I believe that as long as the clubs have taken reasonable measures to keep the noise inside the clubs, condo residents who’ve been lured by the marketing to “live where the action is” should probably have to learn to cope with living in a nightlife area as long as their safety is not threatened.

I think that the neighbourhood’s real problem isn’t the noise, but the increasing thuggery. A friend of mine quit her job at a club because too many patrons were flashing firearms. As Clubland attracted more people, more fights began to break out; I myself have had to stop a handful of fights while busking (there’s a dent in one of my accordions that came from some fool who tried to punch it — his hand got the worse part of that deal). Among the bar staff in the area, the term “nine-oh-five” — that’s the area code for Toronto’s suburbs, where most of the troublemakers seem to come from — became a synonym for “asshole”. There’s something about crowd density, hormones, alcohol and “Hey, it’s not my neighbourhood” mixed together that can bring out the worst in some people.

I’ve only read about the article on the Spacing blog and will read it later tonight. It should be interesting, coming from the perspective of a Toronto Life reporter. To give you a hint of its intended audience, a random selection of their advertisers includes Trimark Mutual Funds, stone-tile, Maus Park Antiques and the ClubLink golf club network.

5 replies on ““Toronto Life” on Clubland”

Denisse, the writer, writes for Eye, so her head is likely in tune with downtown than the golf course (though I don’t want to assume what’s in her head). Actually, I’m often impressed with some of the long articles Toronto Life puts out and gets their readership to read. Toronto (the city) impresses me often like this.

I grew up in a midtown area then moved to the suburbs around high school age, and for a lot of the suburban kids, the urban nightclub zones were either “too dangerous” or a place you went to cut loose, which usually involved underage drinking and getting into fights.

Which I guess is my 2 cents way of saying that a reputation like that can snowball. The timid but hip kids stay away, and the thugs see it as a place to do their thuggy thing.
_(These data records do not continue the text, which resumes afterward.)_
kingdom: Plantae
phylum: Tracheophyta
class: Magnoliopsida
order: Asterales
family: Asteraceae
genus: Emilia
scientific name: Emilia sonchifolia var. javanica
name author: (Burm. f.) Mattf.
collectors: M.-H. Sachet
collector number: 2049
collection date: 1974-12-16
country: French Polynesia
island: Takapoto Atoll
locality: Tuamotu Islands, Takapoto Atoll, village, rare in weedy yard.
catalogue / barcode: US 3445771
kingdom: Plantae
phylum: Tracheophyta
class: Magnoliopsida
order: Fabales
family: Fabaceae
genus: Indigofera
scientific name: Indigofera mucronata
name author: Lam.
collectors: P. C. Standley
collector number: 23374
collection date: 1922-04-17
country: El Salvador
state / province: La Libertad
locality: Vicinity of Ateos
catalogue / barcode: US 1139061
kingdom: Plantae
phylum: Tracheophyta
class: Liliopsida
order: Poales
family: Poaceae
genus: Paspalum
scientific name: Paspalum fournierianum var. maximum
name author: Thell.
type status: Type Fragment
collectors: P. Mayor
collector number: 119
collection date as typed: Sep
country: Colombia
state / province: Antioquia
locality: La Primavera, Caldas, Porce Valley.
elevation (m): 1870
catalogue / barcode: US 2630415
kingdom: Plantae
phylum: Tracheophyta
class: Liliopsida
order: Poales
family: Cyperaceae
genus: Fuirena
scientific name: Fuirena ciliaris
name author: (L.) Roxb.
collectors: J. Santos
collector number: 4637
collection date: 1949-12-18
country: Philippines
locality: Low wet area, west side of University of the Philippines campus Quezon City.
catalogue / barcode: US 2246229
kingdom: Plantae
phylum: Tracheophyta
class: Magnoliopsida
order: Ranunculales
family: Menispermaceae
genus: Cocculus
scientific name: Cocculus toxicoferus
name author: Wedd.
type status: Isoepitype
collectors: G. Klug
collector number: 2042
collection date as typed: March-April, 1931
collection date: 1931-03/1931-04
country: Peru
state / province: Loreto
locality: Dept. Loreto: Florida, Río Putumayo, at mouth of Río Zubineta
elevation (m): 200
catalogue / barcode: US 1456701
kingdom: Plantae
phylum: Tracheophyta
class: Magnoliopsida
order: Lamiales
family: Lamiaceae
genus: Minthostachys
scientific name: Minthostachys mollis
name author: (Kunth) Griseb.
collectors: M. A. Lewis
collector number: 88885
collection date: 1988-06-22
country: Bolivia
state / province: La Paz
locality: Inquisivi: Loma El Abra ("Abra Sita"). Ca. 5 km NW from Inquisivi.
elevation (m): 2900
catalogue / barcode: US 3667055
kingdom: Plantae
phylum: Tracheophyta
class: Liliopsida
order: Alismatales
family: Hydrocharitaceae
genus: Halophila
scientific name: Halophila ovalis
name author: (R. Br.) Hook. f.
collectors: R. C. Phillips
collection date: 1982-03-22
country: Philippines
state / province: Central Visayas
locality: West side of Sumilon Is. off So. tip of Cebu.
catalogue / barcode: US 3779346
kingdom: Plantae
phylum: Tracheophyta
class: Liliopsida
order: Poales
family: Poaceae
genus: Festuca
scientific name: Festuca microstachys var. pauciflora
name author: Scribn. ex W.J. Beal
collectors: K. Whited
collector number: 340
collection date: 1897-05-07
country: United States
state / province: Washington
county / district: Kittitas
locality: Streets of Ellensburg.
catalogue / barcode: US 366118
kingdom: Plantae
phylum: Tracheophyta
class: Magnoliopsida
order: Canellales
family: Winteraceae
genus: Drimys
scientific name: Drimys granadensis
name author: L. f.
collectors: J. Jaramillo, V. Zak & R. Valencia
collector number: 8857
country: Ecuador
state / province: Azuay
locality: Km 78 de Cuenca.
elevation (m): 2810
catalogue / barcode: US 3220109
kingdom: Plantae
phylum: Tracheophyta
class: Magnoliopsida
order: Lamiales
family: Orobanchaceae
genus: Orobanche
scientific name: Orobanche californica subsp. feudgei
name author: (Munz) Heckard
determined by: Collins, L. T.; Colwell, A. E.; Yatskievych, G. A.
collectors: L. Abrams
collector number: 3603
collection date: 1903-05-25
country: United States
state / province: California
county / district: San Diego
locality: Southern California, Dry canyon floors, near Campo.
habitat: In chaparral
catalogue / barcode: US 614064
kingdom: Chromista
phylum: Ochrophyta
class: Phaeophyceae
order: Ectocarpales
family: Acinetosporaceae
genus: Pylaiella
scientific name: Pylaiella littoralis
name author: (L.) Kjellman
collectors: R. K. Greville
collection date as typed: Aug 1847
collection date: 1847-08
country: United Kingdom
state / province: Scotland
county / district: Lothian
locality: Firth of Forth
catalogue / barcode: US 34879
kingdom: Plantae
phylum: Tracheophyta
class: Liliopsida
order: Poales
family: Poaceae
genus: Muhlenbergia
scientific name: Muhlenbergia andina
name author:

@Shawn Micallef: It should be interesting to see what the article is like, what with Denisse’s writing through Toronto Life’s editorial lens. As you say, Toronto Life does balance its golf club sensibilities with its love for living in the big city.

Joey> Yes, that’s it. I think similar middle/upper middle class magazines are much more suburban (in other cities, esp american ones), and fear the city. I think they follow the New York mag model better. Love of big city things, rather than fear.

Hmmm.

I don’t know if the tone of Toronto life can be called ‘Love of big city things, rather than fear’. The article is called ‘Party Monsters’ after all.

But I haven’t read this particular article so I can’t comment. (Although i have really liked a lot of her earlier stuff)

I have always felt the tone of Toronto Life was Narrow Urban at best. I never felt represented in it, although I think that most Rosedale/F-Hill residents see themselves represented there.